Please, dear reader, DO NOT mistake the grim made-for-tv-esque Go Ask Alice by Anonymous for an entry in the Alice Series by Phyllis Reynolds Naylor that I wrote about in my last post.
This “Alice” starts out as sensitive, insecure 15-year-old who keeps a diary and winds up addicted to drugs. After a few on again, off again rides of the drug roller coaster, and some pretty awful experiences she finally starts to get her life together, but her old druggie friends wont let her escape.
Sadly, this book reads like a “This is your brain on drugs” PSA penned by Jan Brady from the Brady Bunch.
It is ham-fisted as it details all the horrible stuff that happens to “Alice” but it is written in a bizarrely syrupy-sweet style that has the diarist ping-ponging between love, love, loving her family (because they are really the very best people in the world) and wondering if she should give her unsuspecting little brother, Tim, a hit of acid so he knows just how hard her life is.
Allegedly a found diary of a young girl, Go Ask Alice is really a book of fiction. It is listed as as such on the copyright page. It was probably written by its editor Beatrice Sparks. Sparks went on to “edit” other diaries
The books deal with topical issues such as drug abuse, Satanism, teenage pregnancy or AIDS, and are presented as cautionary tales. [Goodreads]

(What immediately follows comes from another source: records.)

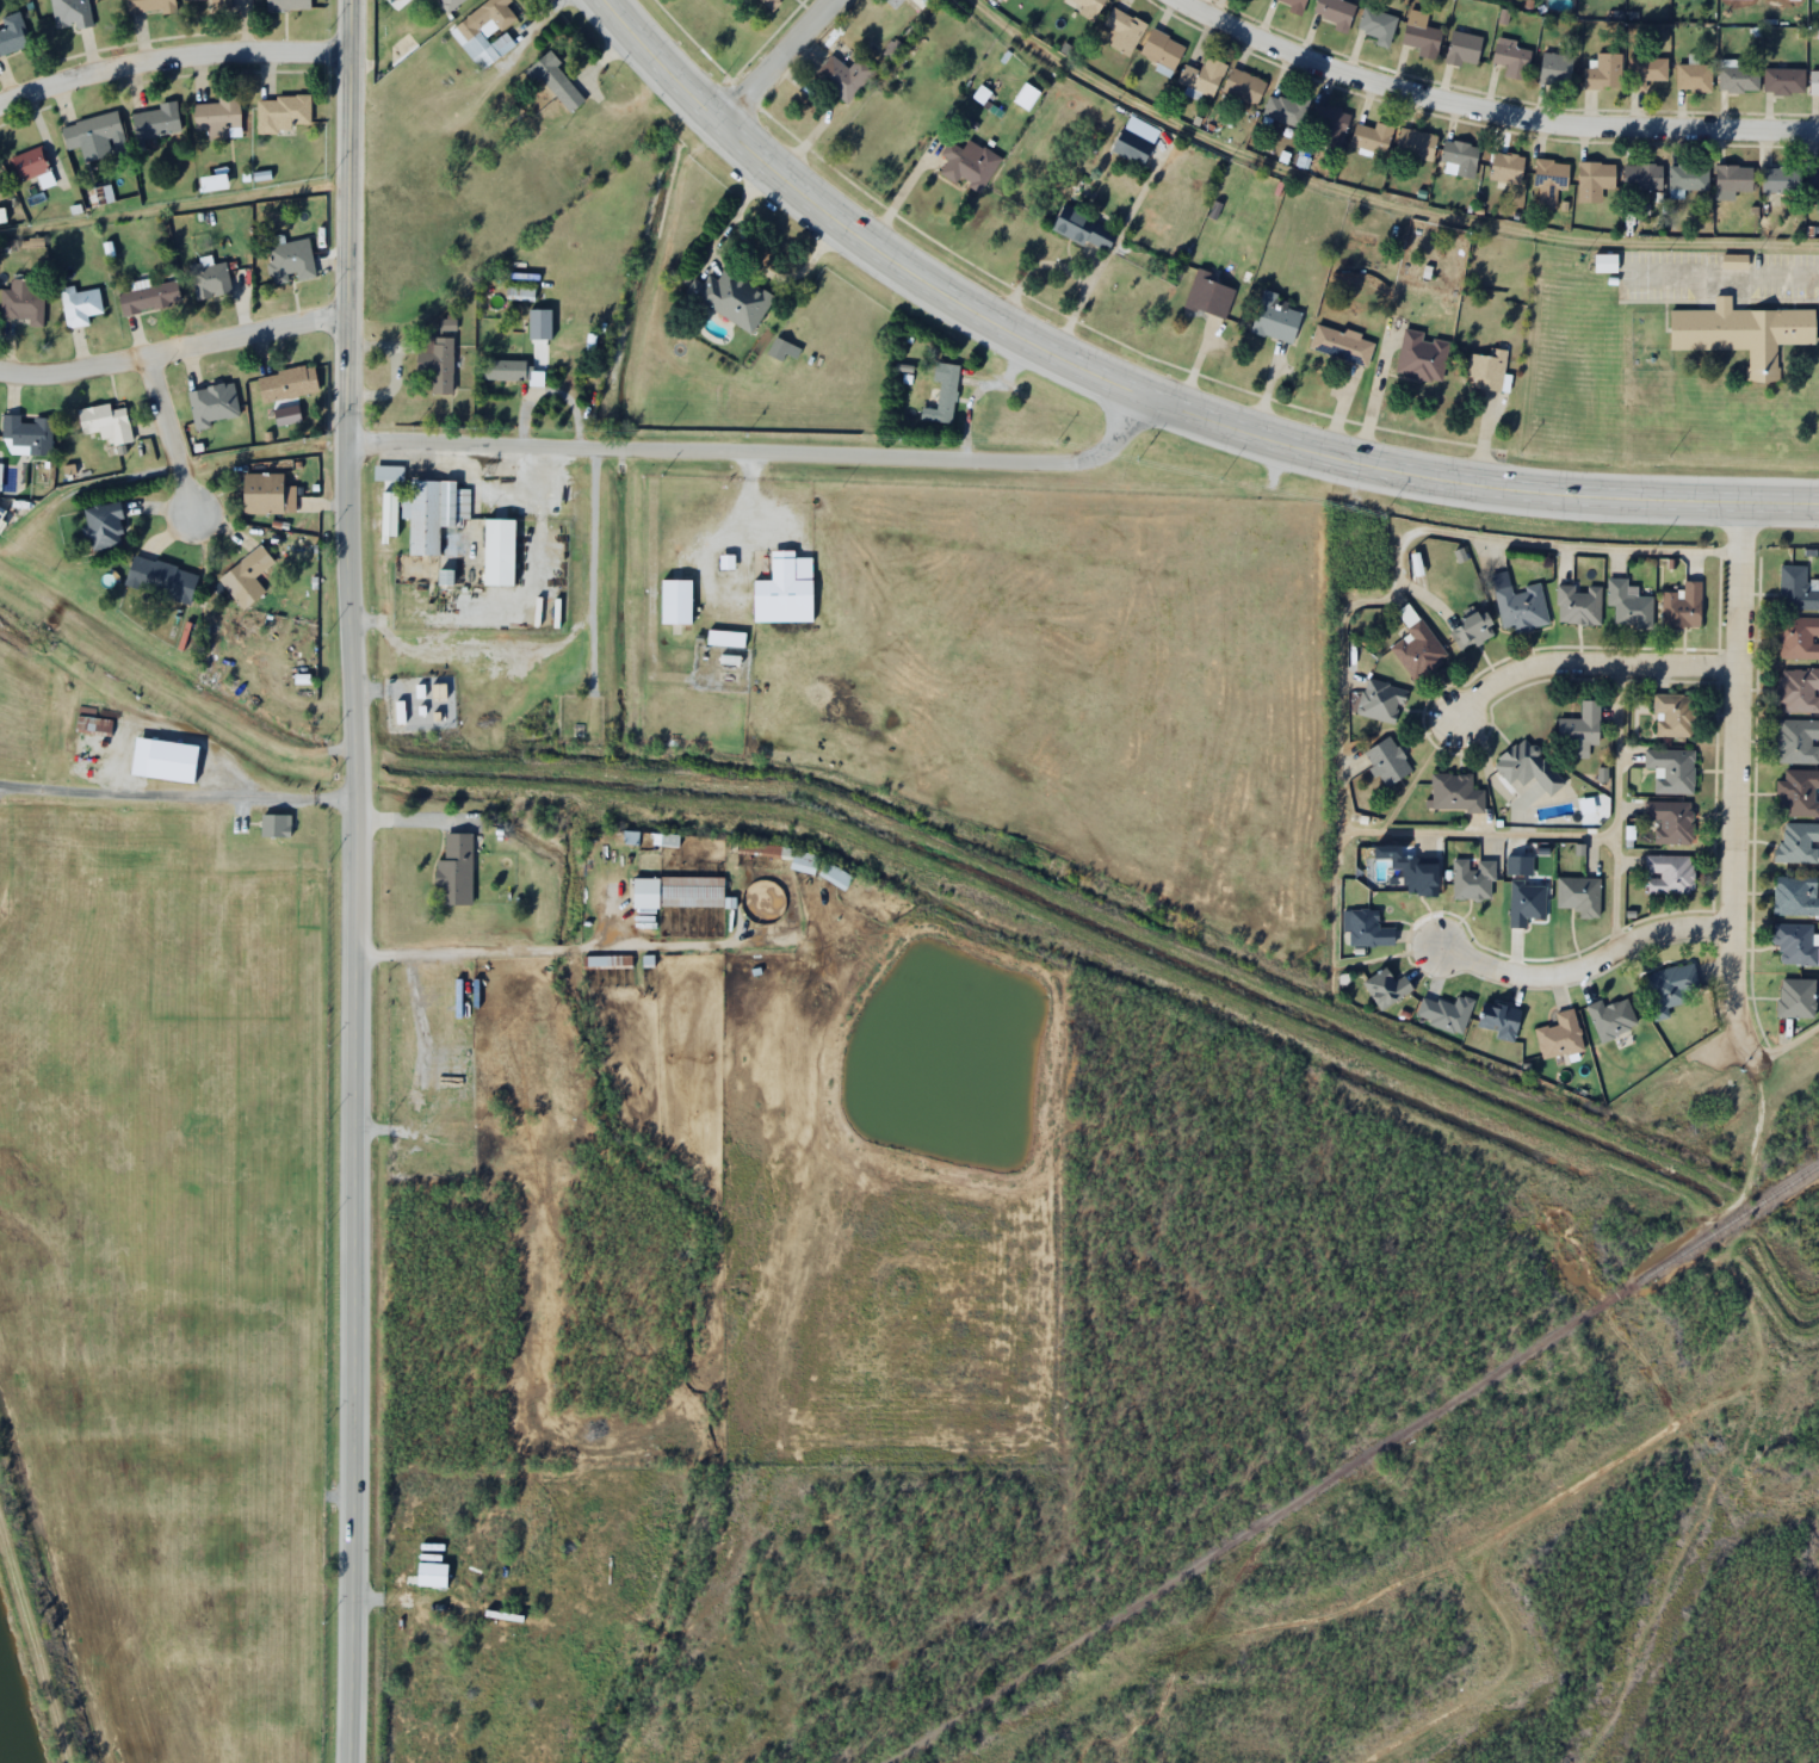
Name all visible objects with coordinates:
building: (894, 0)
building: (767, 1)
building: (453, 2)
building: (920, 2)
building: (208, 4)
building: (286, 4)
building: (148, 5)
building: (1293, 5)
building: (1087, 6)
building: (1336, 12)
building: (70, 13)
building: (1376, 25)
building: (486, 27)
building: (12, 32)
building: (1122, 33)
building: (1419, 33)
building: (1462, 48)
building: (1161, 49)
building: (1511, 57)
road: (761, 59)
road: (173, 65)
building: (851, 67)
building: (1554, 68)
building: (1645, 70)
building: (557, 71)
building: (1603, 71)
building: (1202, 75)
building: (1692, 76)
building: (1737, 76)
building: (1782, 79)
building: (1813, 82)
building: (1242, 86)
building: (982, 87)
building: (1027, 91)
road: (1489, 106)
building: (1286, 109)
building: (281, 113)
building: (217, 117)
building: (1330, 121)
building: (154, 123)
building: (90, 129)
building: (1137, 133)
building: (1371, 136)
building: (1414, 143)
building: (1459, 156)
building: (967, 157)
building: (31, 166)
building: (1504, 167)
building: (1641, 175)
building: (1687, 175)
building: (1592, 179)
building: (1731, 179)
building: (1779, 179)
building: (1547, 180)
building: (1813, 184)
road: (1375, 191)
road: (174, 198)
building: (1086, 220)
building: (1609, 255)
building: (288, 261)
building: (1733, 261)
building: (209, 278)
building: (734, 288)
building: (1209, 288)
building: (519, 293)
building: (148, 297)
building: (22, 302)
building: (78, 305)
building: (1278, 311)
building: (1748, 325)
building: (1343, 336)
building: (783, 342)
road: (174, 348)
building: (1422, 349)
building: (438, 355)
building: (1487, 361)
building: (507, 362)
building: (290, 374)
building: (943, 389)
building: (214, 397)
road: (1146, 400)
building: (108, 413)
building: (25, 434)
road: (170, 436)
road: (263, 446)
road: (762, 452)
building: (392, 464)
building: (266, 485)
building: (434, 505)
building: (105, 516)
building: (3, 518)
building: (503, 543)
building: (728, 553)
building: (451, 568)
building: (249, 569)
building: (165, 571)
building: (787, 581)
building: (1796, 581)
building: (678, 592)
building: (1520, 596)
building: (1580, 596)
building: (1631, 597)
building: (1682, 600)
building: (1476, 620)
road: (1340, 624)
building: (727, 630)
building: (1798, 631)
building: (1420, 643)
building: (732, 652)
road: (1593, 662)
building: (1797, 682)
building: (1383, 694)
building: (1674, 708)
building: (1582, 723)
building: (93, 725)
building: (1796, 734)
building: (1386, 757)
building: (1527, 758)
building: (1672, 762)
road: (1733, 782)
building: (1458, 785)
building: (1798, 785)
road: (176, 787)
road: (1615, 809)
building: (277, 814)
building: (1673, 814)
building: (1797, 836)
building: (668, 839)
building: (776, 857)
building: (459, 861)
building: (1671, 866)
building: (1422, 868)
building: (1474, 873)
building: (835, 875)
road: (353, 881)
building: (1580, 888)
building: (1795, 888)
building: (681, 893)
building: (1524, 895)
building: (1368, 920)
building: (1795, 937)
road: (1587, 968)
building: (1388, 978)
building: (1669, 981)
building: (1794, 991)
building: (1446, 1005)
building: (1611, 1011)
building: (1501, 1012)
building: (1562, 1028)
road: (1786, 1045)
railway: (1728, 1225)
building: (431, 1574)

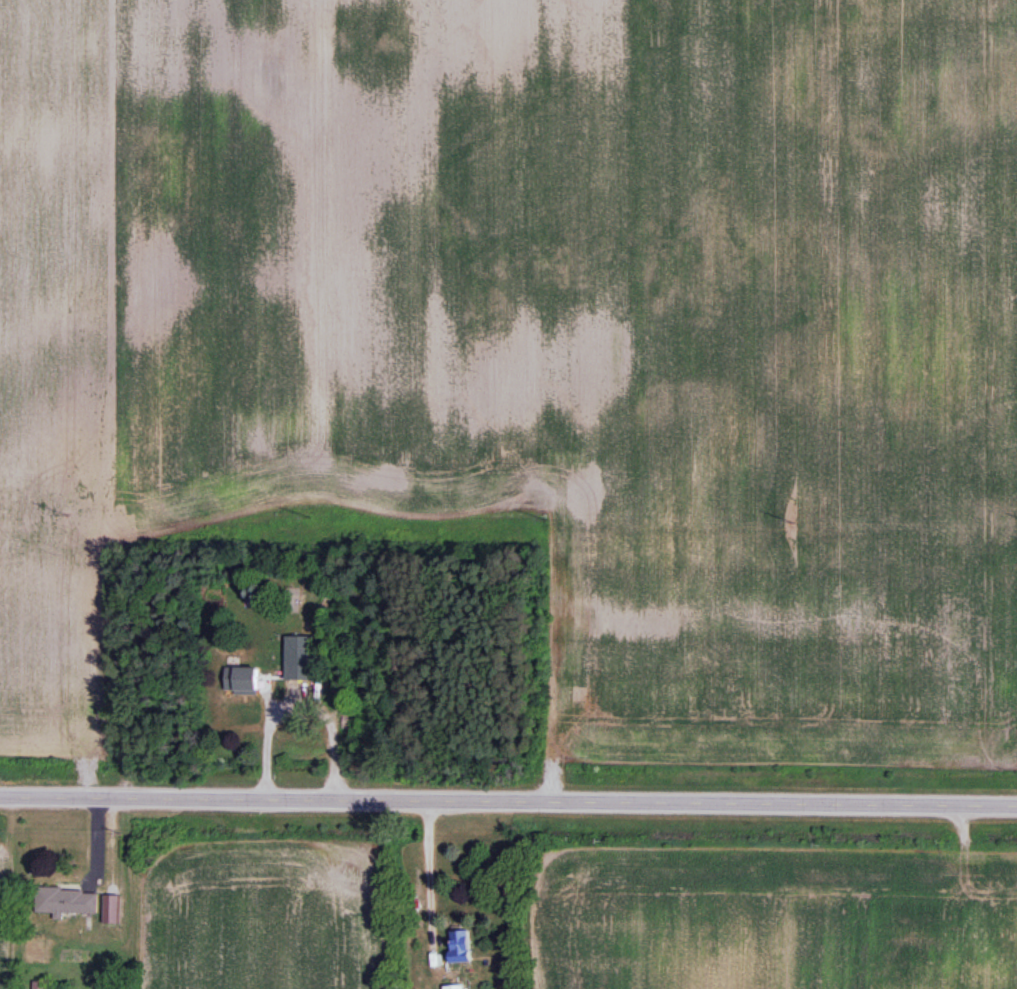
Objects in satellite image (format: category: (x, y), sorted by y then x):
building: (299, 657)
building: (241, 679)
road: (249, 738)
road: (508, 799)
road: (412, 867)
building: (66, 900)
building: (459, 946)
building: (453, 986)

but I have a hard time believing that anyone could read this book and take it as cautionary. I suspect that young readers would think the book is a joke. It is so very, very square and clearly written to try to frighten the reader not to do drugs. The VERY dated writing style doesn’t help this book. It is just bad, bad, bad. (And way over the top.) John Green’s Looking For Alaska is a MUCH better written book that covers some of the same material in a contemporary manner.
A book about a teenager who takes drugs and has sex is sure to score high on the banned book matrix and it does.
- Offensive Language,
- Drug, Alcohol, Smoking,
- Homosexuality,
- Sexually Explicit,
- Unsuited for Age Group,
- Violence
- and even a touch of Occult Satanism when Alice is lost on a drub binge in California…
but my guess is that you wouldn’t HAVE to ban it, who’d want to read it?
The title of the book is based on a the Jefferson Airplane song of the same name. So if you want trippy look at drug culture in the late Sixties here you go…
And, ah yeah… They DID make the book into a TV movie of the week. Starring none other than William Shatner as Alice’s father. Now THAT’S trippy.